Another important initiative that is underway is creating a BRICS pool of foreign currency reserves. It will become a safety net to help us form a joint response to economic challenges.
I would like to emphasise that both the Development Bank and the foreign currency reserves pool are practical steps for our countries, intended to strengthen international financial architecture and to make it more balanced and just.
The BRICS countries have shared attitudes towards other modern challenges in the economy, including the prompt completion of the Doha Round Negotiations, creating a more just global trade system and ensuring transparency in regional trade agreements.
Q: How solid can a union of countries be if the majority of them do not have common borders? Is it possible that global processes will lead to the situation when over time the cooperation between the member countries dies out, as it sometimes happens with regional associations? Are there any plans to reinforce a political element in BRICS and add a military aspect to these countries' interaction?
A: In the modern world the factor of common borders does not play a defining role.
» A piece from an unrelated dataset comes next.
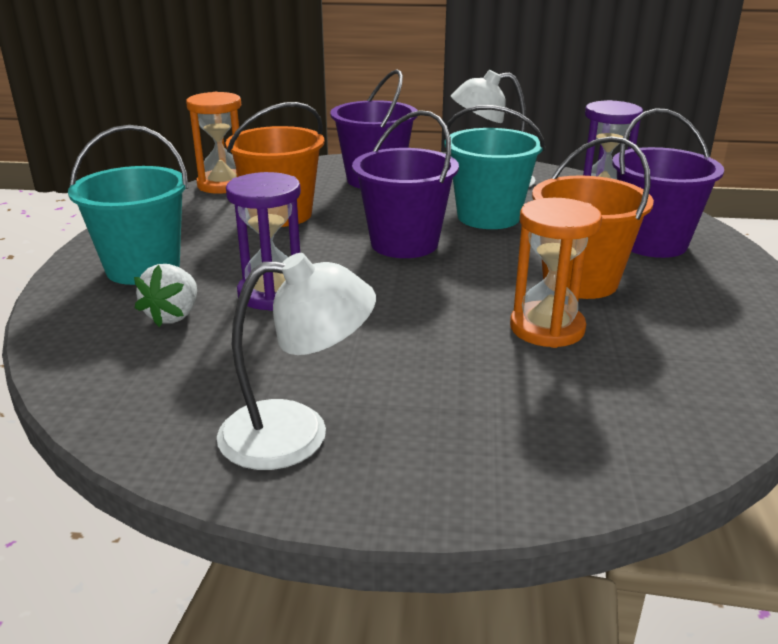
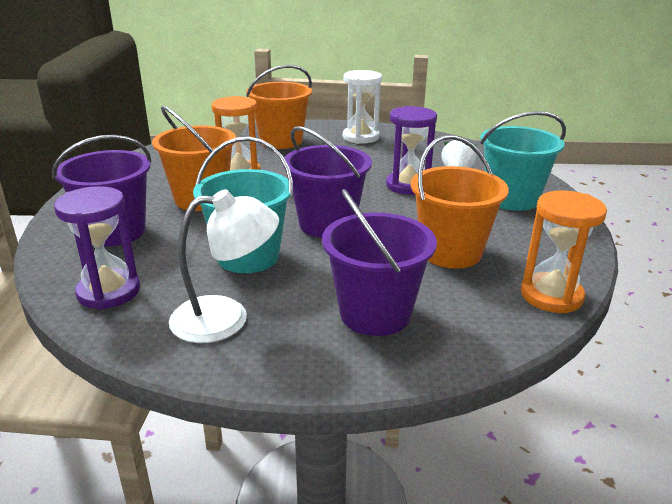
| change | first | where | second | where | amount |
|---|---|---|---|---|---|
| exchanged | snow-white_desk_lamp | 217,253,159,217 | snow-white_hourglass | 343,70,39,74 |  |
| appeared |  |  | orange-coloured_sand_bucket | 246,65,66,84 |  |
On the contrary, global processes encourage us to join efforts as challenges and problems become shared. In the BRICS case we see a whole set of coinciding strategic interests.
First of all, this is the common intention to reform the international monetary and financial system. In the present form it is unjust to the BRICS countries and to new economies in general. We should take a more active part in the IMF and the World Bank's decision-making system. The international monetary system itself depends a lot on the US dollar, or, to be precise, on the monetary and financial policy of the US authorities. The BRICS countries want to change this.
Another long-term common interest of the association’s members is strengthening the rule of international law and the UN’s leading role in the international system. To be honest, without Russia’s and China's principled position on Syria in the Security Council the events in that country would have followed the Libyan and Iraqi scenario.
Certainly, the BRICS countries intend to strengthen the political element of our cooperation. That is why we will develop the practice of mutual consultations and joint actions in international organisations, first of all, in the UN. In the long term, we will create a virtual BRICS secretariat. At the same time, I would like to stress that we do not have any plans to form a BRICS military and political alliance.
Q: In March, there was information that Argentina may become the sixth BRICS member. This idea was supported by three of the five member countries – India, Brazil and South Africa. What is Russia's attitude to it? Is the expansion of BRICS advisable? What are the criteria for other countries’ possible accession to BRICS?
A: Russia welcomes the Argentinean authorities' intention to work more closely with BRICS. It is quite possible for BRICS to enter into strategic partnership with Argentina, as with other big developing countries, in both politics and the economy.
However, the expansion of BRICS is not being considered in practice at the moment. First, we should work out the numerous cooperation formats already created within of our union.
There are no strict criteria for other states' accession to BRICS. Each case is considered individually.
On the whole, today, more and more countries see the potential of this association. That is why, in the future, the issue of gradually expanding BRICS is likely to be raised.